BEGIN DATASET RECORDS

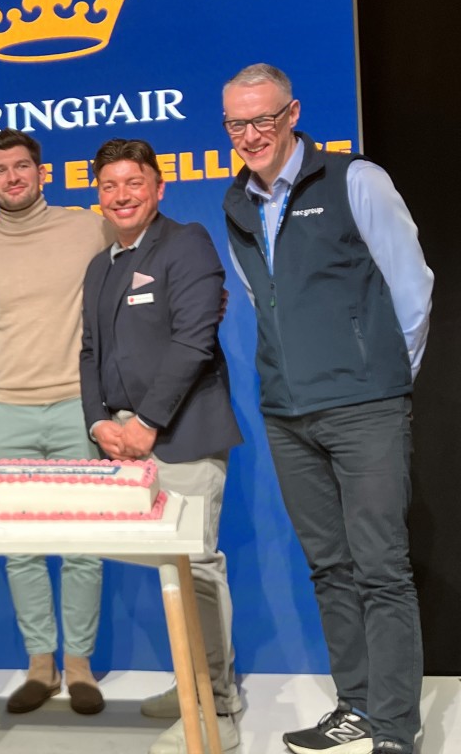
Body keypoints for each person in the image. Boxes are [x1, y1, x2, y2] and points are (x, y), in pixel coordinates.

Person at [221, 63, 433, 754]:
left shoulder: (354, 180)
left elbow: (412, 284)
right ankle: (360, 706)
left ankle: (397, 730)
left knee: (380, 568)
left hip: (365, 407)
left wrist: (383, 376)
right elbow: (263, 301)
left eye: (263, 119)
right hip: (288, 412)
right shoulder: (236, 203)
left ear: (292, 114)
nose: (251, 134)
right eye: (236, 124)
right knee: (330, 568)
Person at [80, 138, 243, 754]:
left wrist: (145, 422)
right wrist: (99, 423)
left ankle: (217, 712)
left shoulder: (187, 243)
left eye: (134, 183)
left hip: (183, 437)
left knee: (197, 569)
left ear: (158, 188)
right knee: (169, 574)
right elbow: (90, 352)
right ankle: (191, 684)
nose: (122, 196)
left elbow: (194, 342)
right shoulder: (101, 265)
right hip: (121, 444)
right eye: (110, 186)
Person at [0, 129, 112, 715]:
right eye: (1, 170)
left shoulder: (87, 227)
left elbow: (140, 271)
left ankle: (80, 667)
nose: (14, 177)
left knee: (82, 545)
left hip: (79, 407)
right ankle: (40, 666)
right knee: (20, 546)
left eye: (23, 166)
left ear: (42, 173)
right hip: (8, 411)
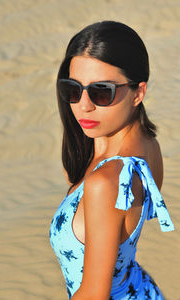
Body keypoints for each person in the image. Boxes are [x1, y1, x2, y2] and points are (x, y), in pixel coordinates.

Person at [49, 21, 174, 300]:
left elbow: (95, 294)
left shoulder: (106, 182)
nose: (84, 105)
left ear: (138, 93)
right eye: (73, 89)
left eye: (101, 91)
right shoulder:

END DATASET RECORDS

_PROBLEM REQUIREMENTS_. Output the lines above between the one holding "left wrist: (145, 422)" and the one holding "left hip: (79, 407)", inclusive, with nothing before or after them.

_RESPONSE BELOW_.
left wrist: (145, 422)
right wrist: (99, 423)
left ankle: (217, 712)
left shoulder: (187, 243)
left eye: (134, 183)
left hip: (183, 437)
left knee: (197, 569)
left ear: (158, 188)
right knee: (169, 574)
right elbow: (90, 352)
right ankle: (191, 684)
nose: (122, 196)
left elbow: (194, 342)
right shoulder: (101, 265)
right hip: (121, 444)
right eye: (110, 186)
Person at [0, 129, 112, 715]:
right eye: (1, 170)
left shoulder: (87, 227)
left elbow: (140, 271)
left ankle: (80, 667)
nose: (14, 177)
left knee: (82, 545)
left hip: (79, 407)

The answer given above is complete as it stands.